Jasmine berhenti memberontak dan membalas pelukan gue yang sangat gue butuhkan saat ini.
***
Gue berjalan di koridor Rumah sakit tanpa di temani oleh siapapun untuk melepas bosan, Jasmine yang pulang terlebih dulu bersama Bukori karena harus kuliah dan Key yang berpamitan untuk keluar sebentar. gue mendorong tiang infus mendekati lift untuk menuju lobi. Nggak terlalu lama akhirnya lift terbuka. Terlihat ada sorang pria berperawakan tinggi semampai dengan Jas dokter. Gue mengangguk tanda hormat kepada dokter yang berada di hadapan gue dan langsung berdiri di samping dokter itu.
"Anda mau kemana? kok sendirian?" Dokter itu membuka percakapan.
"Ke lobi, mengambil makanan Pak." dusta gue.
Dokter itu menatap gue dengan senyuman ramah di wajahnya.
"Jangan terlalu capek ya! luka anda masih basah sepertinya." ucapnya sebelum berpamitan untuk keluar terlebih dulu.
"Terimakasih dokter."
Gue menyusuri kolidor rumah sakit yang cukup luas. Sebenarnya gue lelah dan membutuhkan istirahat tetapi rasa bosan melanda. Berjalan sendirian memang terasa membosankan, tapi paling nggak gue mendapatkan pemandangan yang berbeda. Naluri gue tiba-tiba mengatakan ada seseorang yang sedang memperhatikan. Gue menyapu pandang ke sekaliling namun netra gue nggak mendapatkan hasil. Langkah gue tertambat di Kantin. Gue duduk di kursi di pojok kantin dengan susu hangat di atas meja. Mencoba bersikap seolah olah tenang meski gue merasa ada yang aneh dan tetap berwaspada.
Gue kembali memperhatikan sekeliling dan akhirnya netra gue menangkap sosok yang terlihat misterius. Gue berdiri dan melepas infus dari tangan. Untuk mempermudah pergerakan apabila ada hal-hal di luar dugaan.
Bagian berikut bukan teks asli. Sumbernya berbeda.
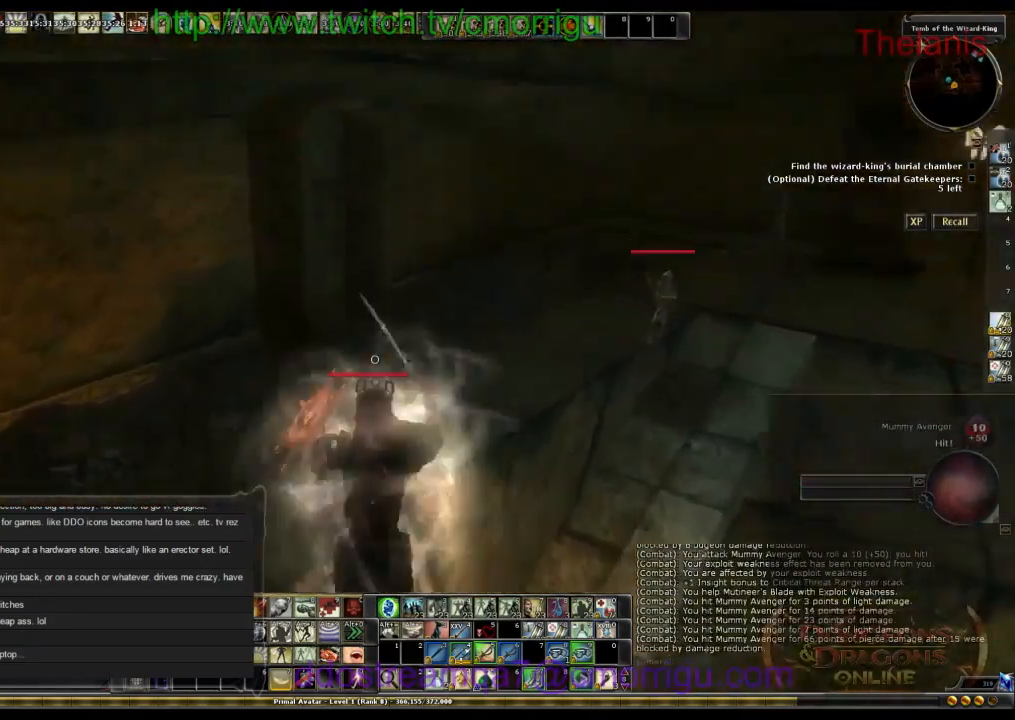
{"keys": ["w"], "events": [[67, "space", "up"]]}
Perlahan gue berjalan untuk memperkecil jarak dengan lelaki misterius yang memperhatikan gue walaupun masih sebuah dugaan belaka. Gue memperhatikan lelaki itu melenggang pergi menuju lift, memutuskan untuk berlari kecil agar tidak menimbulkan kegaduhan, namun sosok yang gue curigai sudah berada di depan pintu. Lelaki itu memasuki lift dan terpampang di monitor bahwa dia menuju lantai dasar.
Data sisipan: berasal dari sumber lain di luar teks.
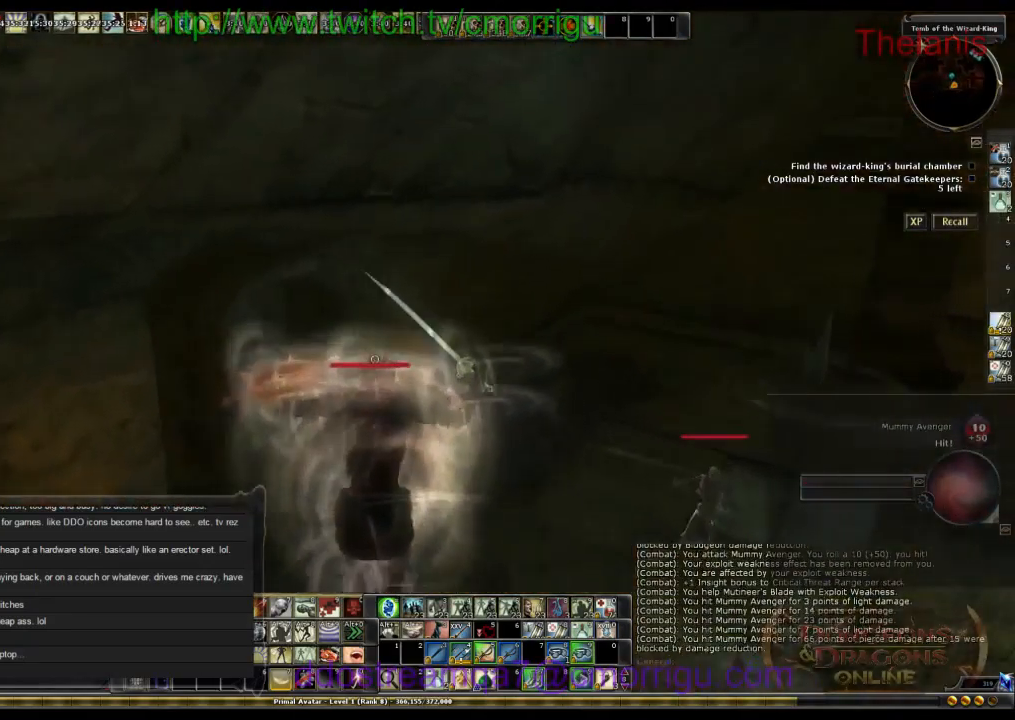
{"keys": ["w"], "events": []}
Setengah berlari, gue memutuskan untuk menuruni anak tangga. Dengan nafas yang tersenggal senggal gue terlebih dulu sampai di depan lift dimana lelaki yang gue curigai. Lift terbuka dengan menampilkan lelaki yang berada di dalam seorang diri, tersenyum simpul dengan topi yang menutupi wajahnya.
"Hmmm, sepertinya lo udah sehat?" gumam lelaki itu dengan senyum meremehkan.
Gue tersentak kaget ketika lelaki itu membuka topinya.
"Riezal? ngapain lo disini?" tanya gue yang dibalas Riezal senyuman sinis.
"Hanya mampir." jawabnya sebelum pergi meninggalkan gue sendiri.